Segment Start: Data for review

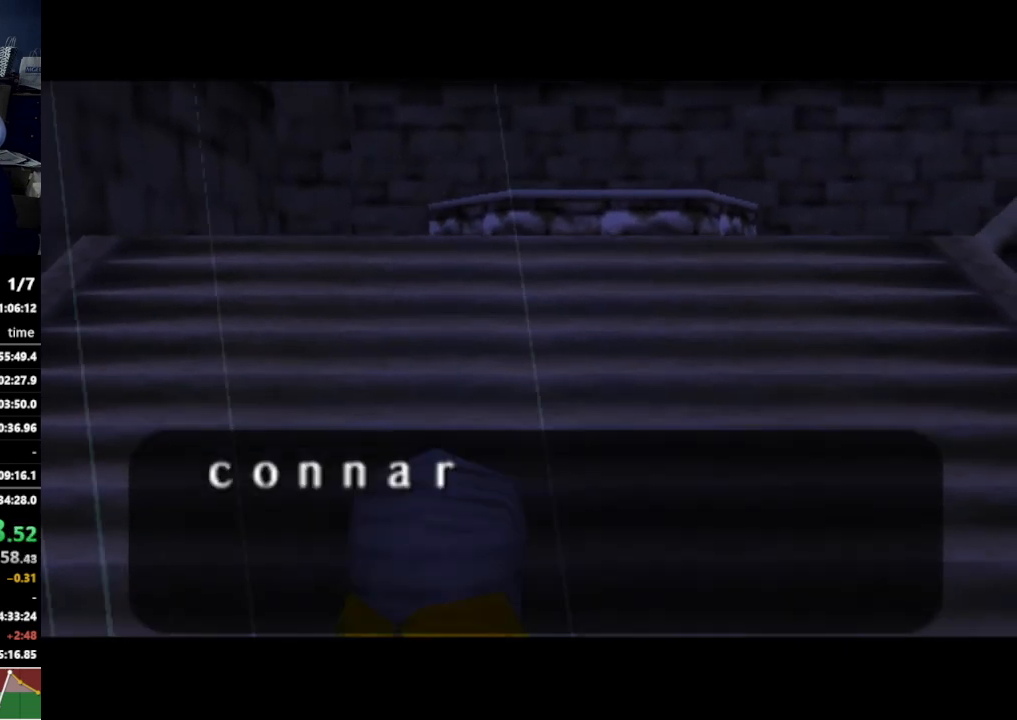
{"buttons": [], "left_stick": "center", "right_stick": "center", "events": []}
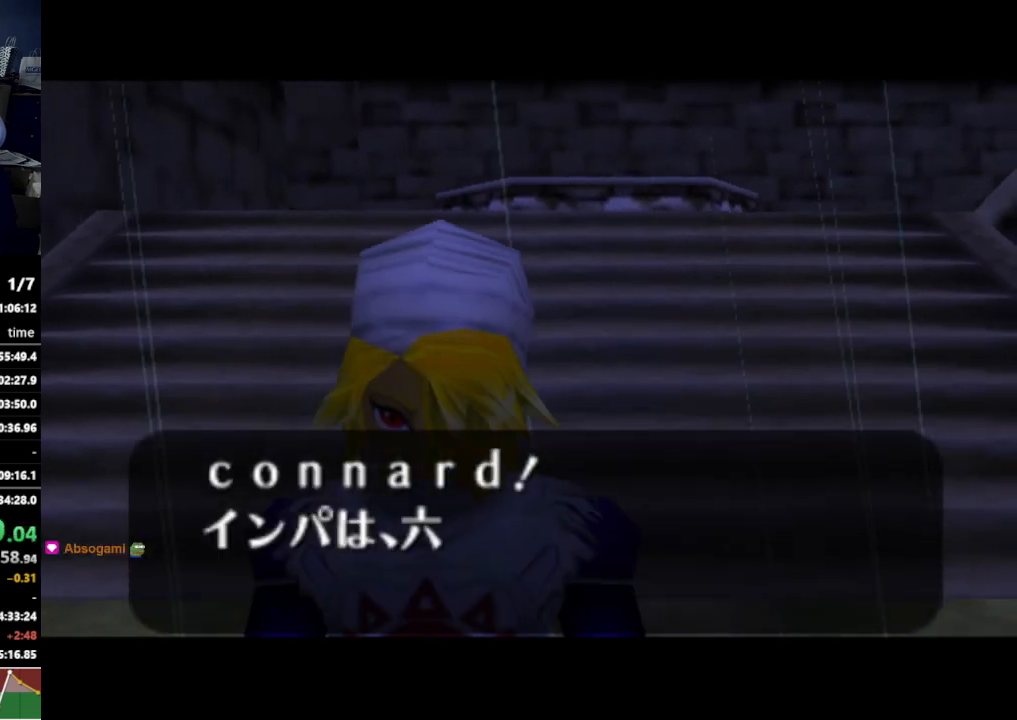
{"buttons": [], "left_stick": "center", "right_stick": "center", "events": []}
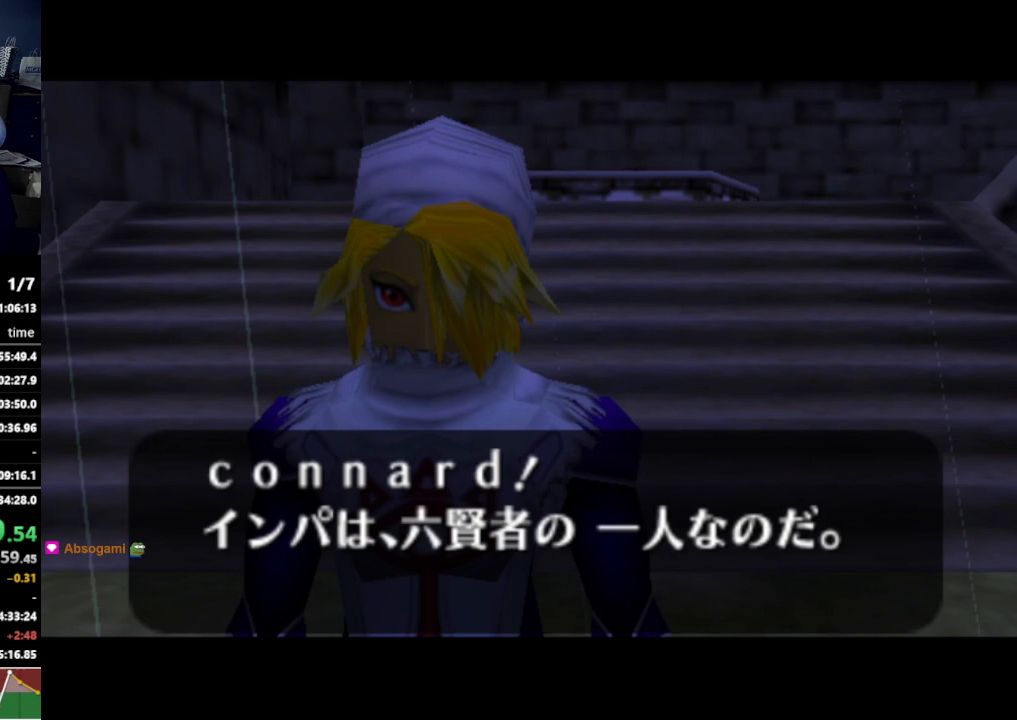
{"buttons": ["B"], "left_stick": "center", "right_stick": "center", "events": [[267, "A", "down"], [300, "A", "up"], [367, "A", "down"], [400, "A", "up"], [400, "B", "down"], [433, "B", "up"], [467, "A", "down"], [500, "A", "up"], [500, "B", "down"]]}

Segment End: Data for review
Segment Start: Data for review

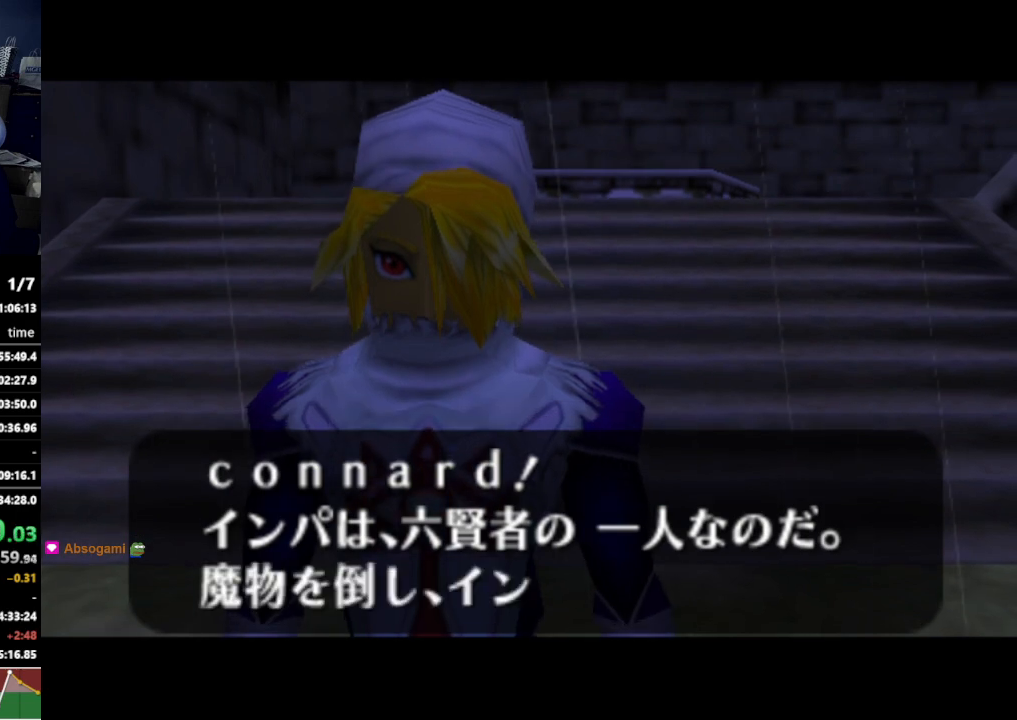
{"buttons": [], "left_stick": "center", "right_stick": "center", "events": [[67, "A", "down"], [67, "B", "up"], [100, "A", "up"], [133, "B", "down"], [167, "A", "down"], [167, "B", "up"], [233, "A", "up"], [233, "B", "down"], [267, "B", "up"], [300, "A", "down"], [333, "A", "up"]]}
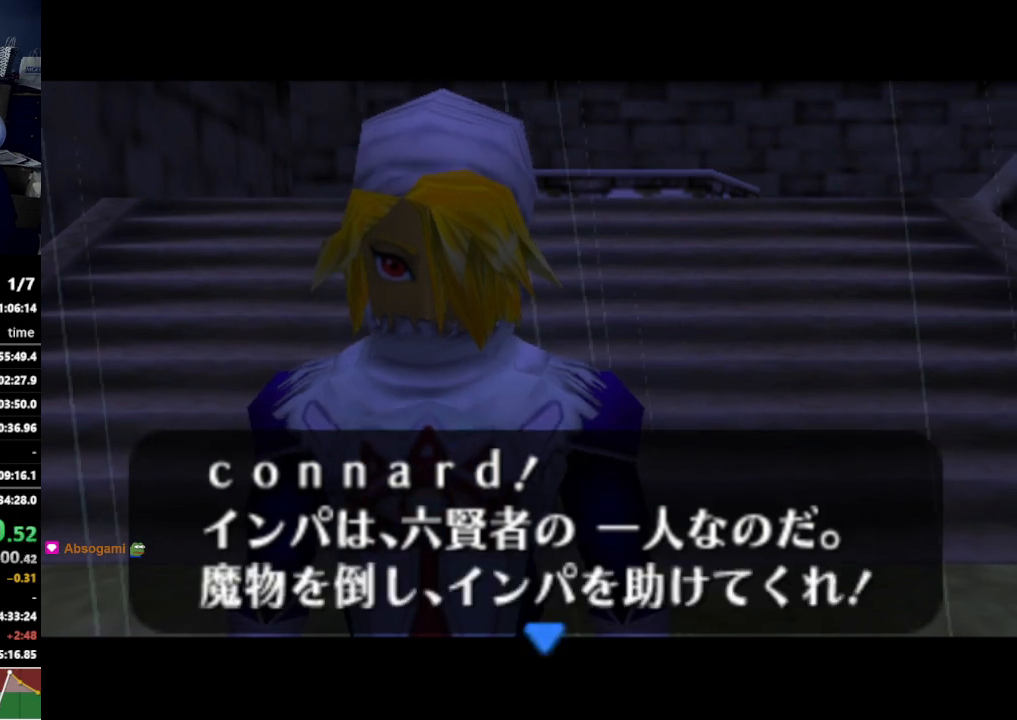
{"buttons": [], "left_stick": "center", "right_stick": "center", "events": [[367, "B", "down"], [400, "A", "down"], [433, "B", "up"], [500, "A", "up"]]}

Segment End: Data for review

▶ **What you should do**
Which lines above hold the string "down"? Copy every one of them.

▶ **Written answer**
{"buttons": ["B"], "left_stick": "center", "right_stick": "center", "events": [[267, "A", "down"], [300, "A", "up"], [367, "A", "down"], [400, "A", "up"], [400, "B", "down"], [433, "B", "up"], [467, "A", "down"], [500, "A", "up"], [500, "B", "down"]]}
{"buttons": [], "left_stick": "center", "right_stick": "center", "events": [[67, "A", "down"], [67, "B", "up"], [100, "A", "up"], [133, "B", "down"], [167, "A", "down"], [167, "B", "up"], [233, "A", "up"], [233, "B", "down"], [267, "B", "up"], [300, "A", "down"], [333, "A", "up"]]}
{"buttons": [], "left_stick": "center", "right_stick": "center", "events": [[367, "B", "down"], [400, "A", "down"], [433, "B", "up"], [500, "A", "up"]]}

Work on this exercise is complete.